A questão é, então: de que serve celebrar a queda de muros físicos, se agora nos rodeamos de muros ideológicos e culturais? No passado, o muro separava o Leste do Oeste, o comunismo do capitalismo, a opressão da liberdade. Hoje, a linha de divisão é mais complexa, mas igualmente devastadora. Estes novos muros separam aqueles que ainda acreditam numa Europa democrática, alicerçada nos direitos humanos, na justiça e na paz, daqueles que preferem uma Europa cínica, fechada e disposta a abdicar de princípios fundamentais em troca de uma segurança ilusória ou de uma prosperidade imediata, trazendo consigo um discurso xenófobo, racista, de extrema-direita e divisionista.

Mas há mais em jogo.
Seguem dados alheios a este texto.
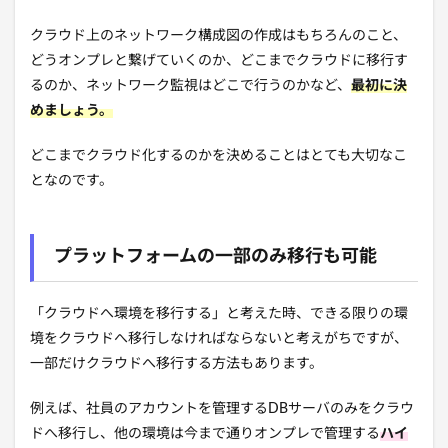
クラウド上のネットワーク構成図の作成はもちろんのこと、
どうオンプレと繋げていくのか、どこまでクラウドに移行す
るのか、ネットワーク監視はどこで行うのかなど、
最初に決
めましょう。
どこまでクラウド化するのかを決めることはとても大切なこ
となのです。
プラットフォームの一部のみ移行も可能
「クラウドへ環境を移行する」と考えた時、できる限りの環
境をクラウドへ移行しなければならないと考えがちですが、
一部だけクラウドへ移行する方法もあります。
例えば、社員のアカウントを管理するDBサーバのみをクラウ
ドへ移行し、他の環境は今まで通りオンプレで管理する
ハイ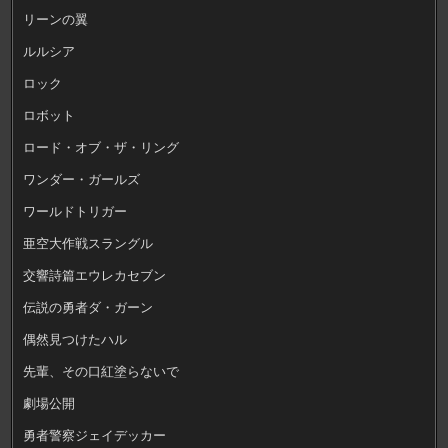
リーンの翼
ルルシア
ロック
ロボット
ロード・オブ・ザ・リング
ワンダー・ガールズ
ワールドトリガー
亜空大作戦スラングル
交響詩篇エウレカセブン
伝説の勇者ダ・ガーン
偶然見つけたハル
先輩、その口紅塗らないで
劇場公開
勇者警察ジェイデッカー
Este novo ciclo de divisões não é apenas europeu; é global. Em todos os continentes, os valores democráticos encontram-se sob ataque, seja por regimes abertamente autoritários ou por democracias que, ao combaterem ameaças internas, acabam por erodir os seus próprios princípios fundadores. A Alemanha, uma vez centro de resistência e reunificação, enfrenta um dilema: como permanecer fiel aos valores europeus e democráticos num mundo onde a tirania parece cada vez mais uma opção atraente para aqueles que buscam respostas rápidas e autoritárias para problemas complexos?

O futuro da Europa exige uma coragem renovada. Um compromisso com a democracia, não só nas palavras, mas nas ações. A geração que assistiu à queda do muro tem agora a responsabilidade de se questionar sobre o que significa ser “um berlinense” no século XXI. Ser um “europeu” hoje, ou seja, assumir essa identidade plural e democrática, requer que enfrentemos estes novos muros. Não basta recordar os erros do passado; é necessário evitar que sejam repetidos.

Para o futuro, a única certeza é que uma Europa dividida e fragmentada será sempre vulnerável. Precisamos de uma União Europeia coesa e capaz de prosperar e de se defender, mas também de líderes dispostos a compreender que, enquanto existirem muros — físicos ou ideológicos —, a promessa de uma Europa de paz e liberdade plena estará por cumprir. Se aspiramos a um futuro mais livre e democrático, talvez devamos começar por reivindicar, uma vez mais, o verdadeiro significado de ser “berlinense” — mas desta vez sem erros gramaticais e, mais importante, sem barreiras que nos separem dos outros. É essencial que nos unamos com coragem e determinação para derrubar esses muros, eliminando de vez as suas causas, os apoios que os mantêm e quem os defende.